Some methodological limitations of this study should, however, be noted. While the study benefits from a large sample derived from the general population and employs a longitudinal design, the analyses of risk factors for tinnitus presence and change in impact involve smaller subsets of participants. This is due to the division of the total sample into those with and without tinnitus, and further separation in groups based on different characteristics. This reduces the ability to detect statistically significant associations due to a lack of statistical power. Furthermore, the assessment of tinnitus impact relied on a single-item question in both phases, supplemented by the multi-item TRQ in the follow-up phase. Since no multi-item questionnaire was available at the start of the study, changes in impact were based on the single-item question with categorized response options. Consequently, the results of changes in impact may differ if a tinnitus impact questionnaire with a continuous scale score, supported by cut-off scores based on clinically important change, was used. However, the data from the TRQ during the follow-up suggests that the single-item question may be sufficient, as the patterns observed in TRQ scores align closely with the self-reported impact categories. This is consistent with a previous study showing that a single-item question was associated with the impact scales defined for the Tinnitus Functional Index [31]. Thus, in population-based studies, where questionnaire length may be a limiting factor, a single-item question could be a sufficient and practical alternative.

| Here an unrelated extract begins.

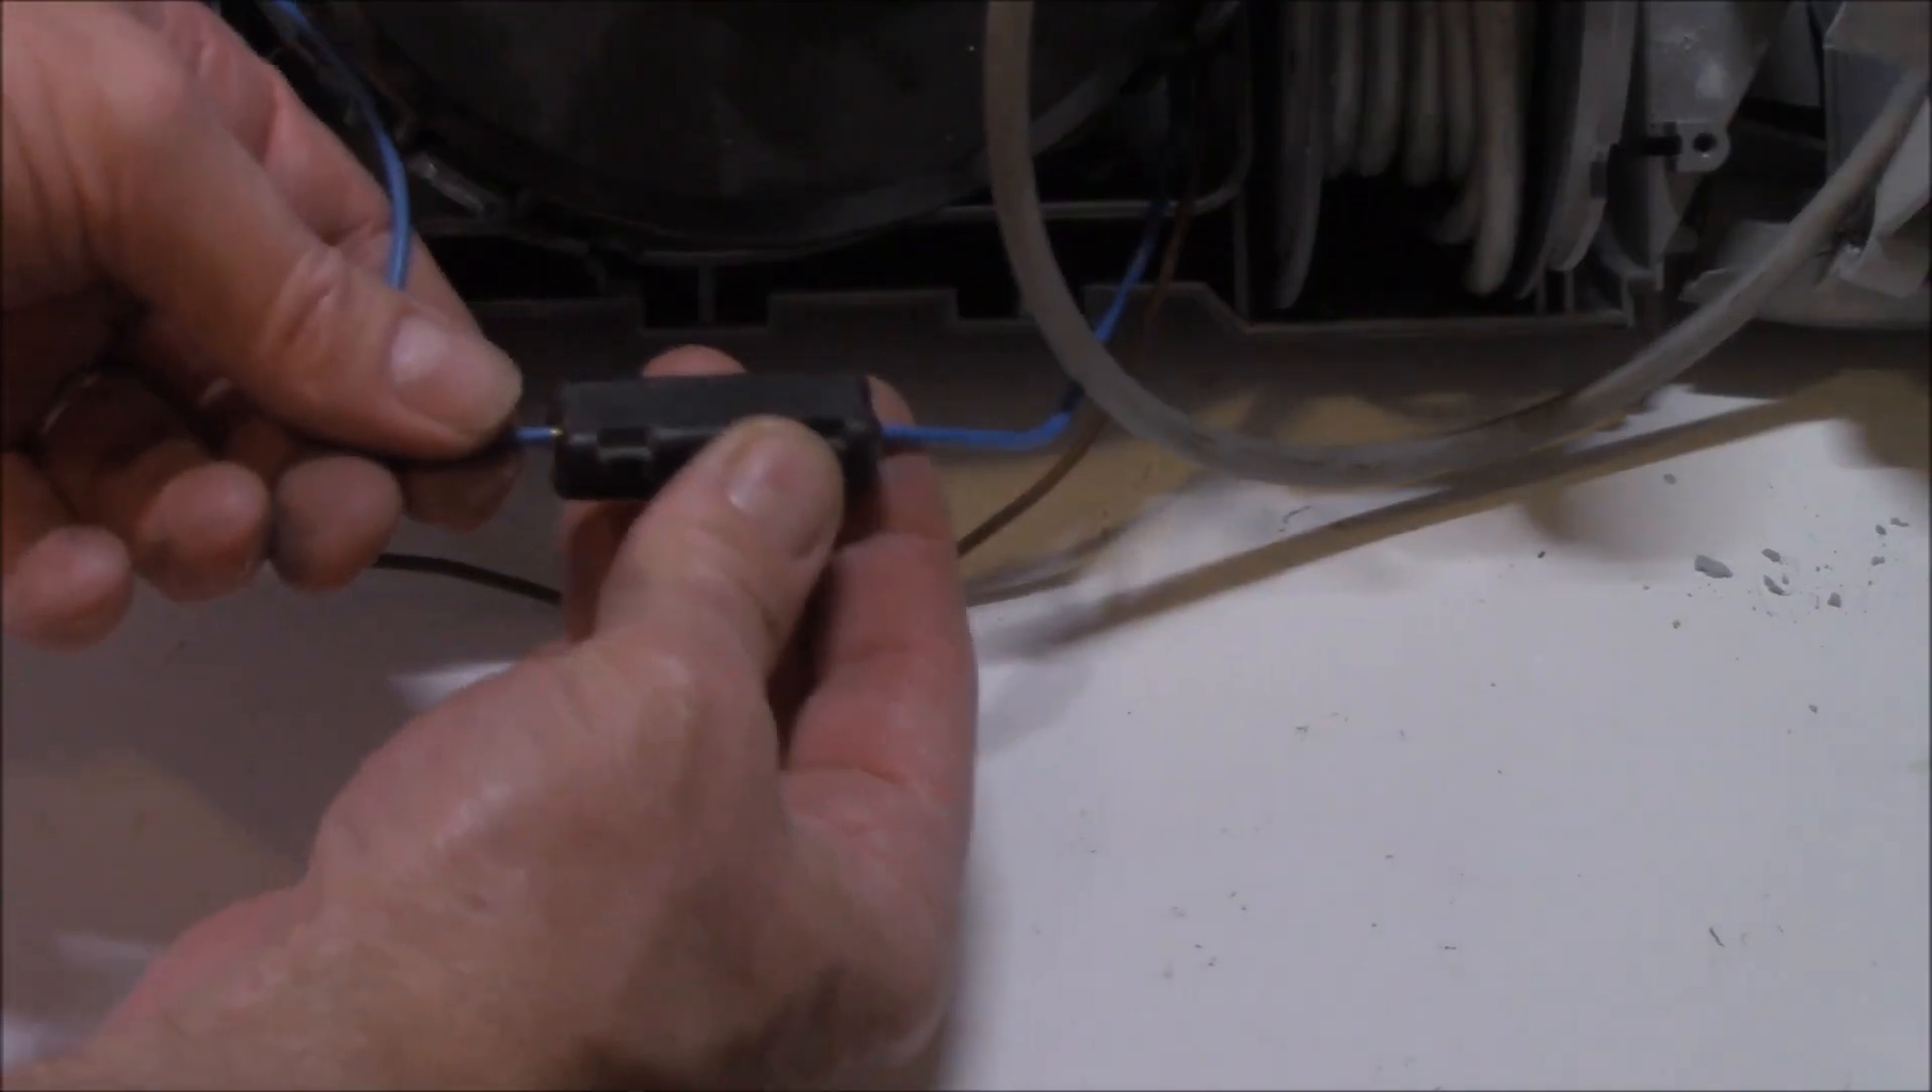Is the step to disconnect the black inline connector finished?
No.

Future research should incorporate measures of both tinnitus presence and impact in longitudinal studies across diverse populations and age ranges. This approach would provide valuable insights in tinnitus development and its progression over time, and could guide the design of targeted preventative and interventional strategies tailored to different demographic groups.

Conclusion

The high incidence of tinnitus and its notable impact on daily life emphasize the importance of gaining a deeper understanding of the broad range of identified risk factors for developing tinnitus and change in tinnitus impact. The multifaceted nature of these factors, encompassing hearing-related issues, general health conditions and psychological aspects, underscore the complexity of tinnitus etiology and impact. By gaining more insight into these factors, we can inform future research efforts aimed at developing targeted prevention and intervention strategies tailored to specific demographic groups.